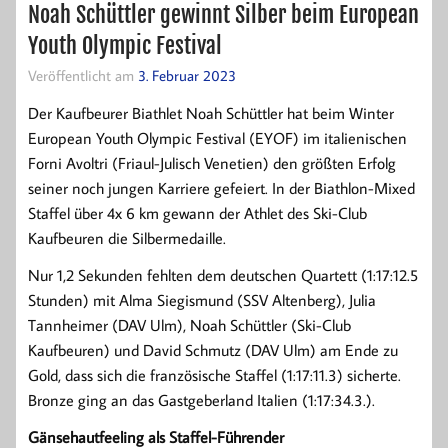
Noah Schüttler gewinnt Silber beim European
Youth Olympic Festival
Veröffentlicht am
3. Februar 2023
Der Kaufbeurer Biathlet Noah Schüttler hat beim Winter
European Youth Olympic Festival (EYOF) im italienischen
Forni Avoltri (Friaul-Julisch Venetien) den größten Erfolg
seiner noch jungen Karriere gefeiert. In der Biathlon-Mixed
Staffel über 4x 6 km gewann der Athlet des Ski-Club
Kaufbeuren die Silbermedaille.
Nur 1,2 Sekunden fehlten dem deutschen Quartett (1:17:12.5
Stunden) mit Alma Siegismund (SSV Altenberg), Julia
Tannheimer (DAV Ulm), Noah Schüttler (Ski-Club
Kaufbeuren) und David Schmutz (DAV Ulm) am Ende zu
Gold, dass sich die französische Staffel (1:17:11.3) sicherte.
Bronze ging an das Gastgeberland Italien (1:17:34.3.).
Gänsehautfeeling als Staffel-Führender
--
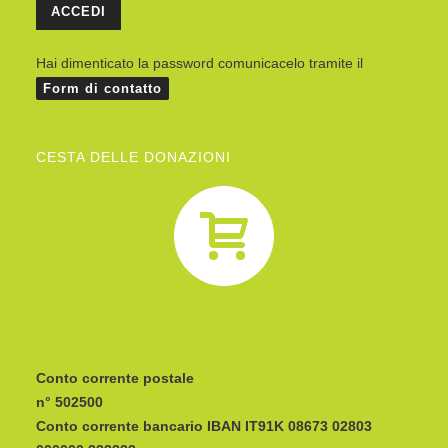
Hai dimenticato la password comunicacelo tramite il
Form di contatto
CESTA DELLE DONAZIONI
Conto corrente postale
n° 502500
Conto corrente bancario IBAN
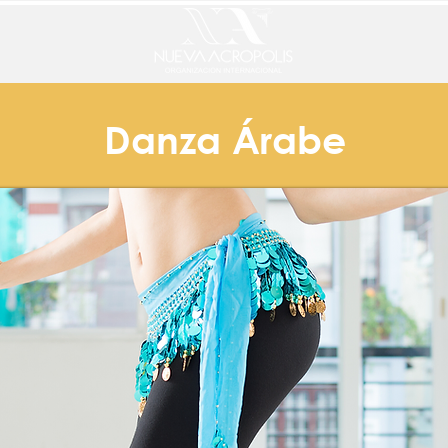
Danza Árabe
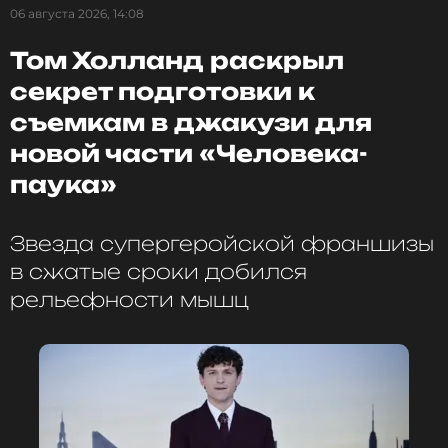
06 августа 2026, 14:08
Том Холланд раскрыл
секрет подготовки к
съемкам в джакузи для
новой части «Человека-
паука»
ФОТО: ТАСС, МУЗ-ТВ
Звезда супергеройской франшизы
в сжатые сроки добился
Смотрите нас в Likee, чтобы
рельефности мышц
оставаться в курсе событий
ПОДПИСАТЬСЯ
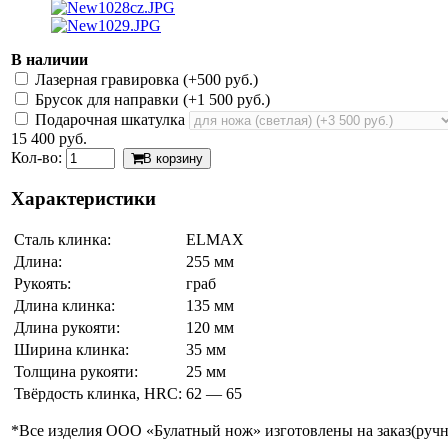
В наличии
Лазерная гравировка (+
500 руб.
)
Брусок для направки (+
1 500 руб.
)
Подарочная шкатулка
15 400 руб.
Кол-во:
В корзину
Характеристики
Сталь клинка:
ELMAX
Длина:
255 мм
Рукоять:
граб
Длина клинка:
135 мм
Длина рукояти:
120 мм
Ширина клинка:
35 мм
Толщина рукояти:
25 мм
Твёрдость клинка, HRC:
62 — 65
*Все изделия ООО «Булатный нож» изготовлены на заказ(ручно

- **Directive**
Extract every line containing the string "Youth" from the data above.

- **Solved exercise**
Youth Olympic Festival
European Youth Olympic Festival (EYOF) im italienischen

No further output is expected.